Well we can't all be perfect. Just think of them like the drunken half-wit uncle that everyone ignores.


----------



## zeno (Sep 17, 2002)

I'm posting just so I can get up to 100....sorry I'm whoring....


----------



## Platinum200 (Aug 20, 2002)

If Civics are the Drunken uncle, Sentras are the Male cousin that does ballet and plays the piano, and listens to Elton John love ballads... Why does the 200 sx look so much better than the sentra


----------



## zeno (Sep 17, 2002)

> If Civics are the Drunken uncle, Sentras are the Male cousin that does ballet and plays the piano, and listens to Elton John love ballads


lol.....awesome


----------



## dry (Oct 21, 2002)

Nice cars just a little dark. I wonder who that misc. mexican could have been...


----------



## Niss200SXGTR (May 31, 2002)

1997 GA16DE said:


> *um...what makes it "rare"  *


when is the last time YOU SEEN 3 200sx's


----------



## Ninety-Nine SE-L (May 5, 2002)

in my dorm parking lot.
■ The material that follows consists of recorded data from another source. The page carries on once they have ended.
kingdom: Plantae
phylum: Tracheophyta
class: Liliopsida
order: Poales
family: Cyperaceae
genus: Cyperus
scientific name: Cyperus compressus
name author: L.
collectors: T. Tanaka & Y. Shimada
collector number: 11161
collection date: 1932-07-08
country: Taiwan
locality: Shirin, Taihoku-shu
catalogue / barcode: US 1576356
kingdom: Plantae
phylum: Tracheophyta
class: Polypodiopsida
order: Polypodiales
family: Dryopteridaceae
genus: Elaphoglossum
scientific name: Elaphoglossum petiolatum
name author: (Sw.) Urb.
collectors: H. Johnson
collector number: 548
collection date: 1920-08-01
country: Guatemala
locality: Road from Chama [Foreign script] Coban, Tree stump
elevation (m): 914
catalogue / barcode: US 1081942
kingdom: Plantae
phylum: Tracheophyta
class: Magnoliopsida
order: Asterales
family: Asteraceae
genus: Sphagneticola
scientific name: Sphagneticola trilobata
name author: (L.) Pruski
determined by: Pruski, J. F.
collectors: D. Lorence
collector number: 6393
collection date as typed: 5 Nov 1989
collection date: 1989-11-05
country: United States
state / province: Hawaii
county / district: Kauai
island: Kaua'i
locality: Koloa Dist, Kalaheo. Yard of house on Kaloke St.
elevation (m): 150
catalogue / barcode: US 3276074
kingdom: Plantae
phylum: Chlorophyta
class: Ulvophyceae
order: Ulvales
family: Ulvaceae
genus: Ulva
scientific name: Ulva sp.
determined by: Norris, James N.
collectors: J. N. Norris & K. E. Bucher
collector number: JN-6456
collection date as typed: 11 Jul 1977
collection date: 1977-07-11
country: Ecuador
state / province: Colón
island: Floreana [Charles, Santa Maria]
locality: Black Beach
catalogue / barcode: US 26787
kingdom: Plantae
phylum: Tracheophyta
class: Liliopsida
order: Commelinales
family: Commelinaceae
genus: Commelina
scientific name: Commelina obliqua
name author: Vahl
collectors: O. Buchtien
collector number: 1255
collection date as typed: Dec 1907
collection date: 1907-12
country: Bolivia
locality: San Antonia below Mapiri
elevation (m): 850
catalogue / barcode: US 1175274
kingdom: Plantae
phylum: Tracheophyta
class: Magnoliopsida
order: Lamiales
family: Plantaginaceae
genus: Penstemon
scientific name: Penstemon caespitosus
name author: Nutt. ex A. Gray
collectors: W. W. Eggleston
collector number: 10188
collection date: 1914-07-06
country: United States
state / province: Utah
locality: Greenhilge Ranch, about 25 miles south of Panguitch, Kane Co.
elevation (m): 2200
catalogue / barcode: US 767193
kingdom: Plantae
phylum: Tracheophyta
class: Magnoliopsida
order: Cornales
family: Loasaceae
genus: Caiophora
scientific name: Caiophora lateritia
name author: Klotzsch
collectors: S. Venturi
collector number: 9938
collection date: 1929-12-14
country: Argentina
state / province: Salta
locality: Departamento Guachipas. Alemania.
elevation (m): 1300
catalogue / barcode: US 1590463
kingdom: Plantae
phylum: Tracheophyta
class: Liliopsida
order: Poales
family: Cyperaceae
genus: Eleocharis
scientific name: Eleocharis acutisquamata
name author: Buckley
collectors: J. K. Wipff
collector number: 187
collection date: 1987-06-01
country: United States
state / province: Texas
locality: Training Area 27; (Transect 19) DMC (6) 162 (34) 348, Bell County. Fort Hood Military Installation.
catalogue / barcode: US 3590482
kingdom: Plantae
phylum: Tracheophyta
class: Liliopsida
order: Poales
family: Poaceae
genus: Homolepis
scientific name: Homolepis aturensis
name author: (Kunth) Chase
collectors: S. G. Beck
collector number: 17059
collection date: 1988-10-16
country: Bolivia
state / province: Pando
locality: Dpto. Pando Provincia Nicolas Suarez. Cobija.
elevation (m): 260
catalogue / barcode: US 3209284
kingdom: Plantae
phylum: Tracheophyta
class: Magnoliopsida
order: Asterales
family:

I see a ton here in orlando (not as much as civics , but you get the point)


----------



## Psch91 (May 18, 2002)

Yeah, its not really rare. Theres a lot riding around here in Fort Lauderdale/ Coral Springs. What would be rare is like above 20 at one time.


----------



## Niss200SXGTR (May 31, 2002)

ok fine, 3 - 200sx's that are all there together!


----------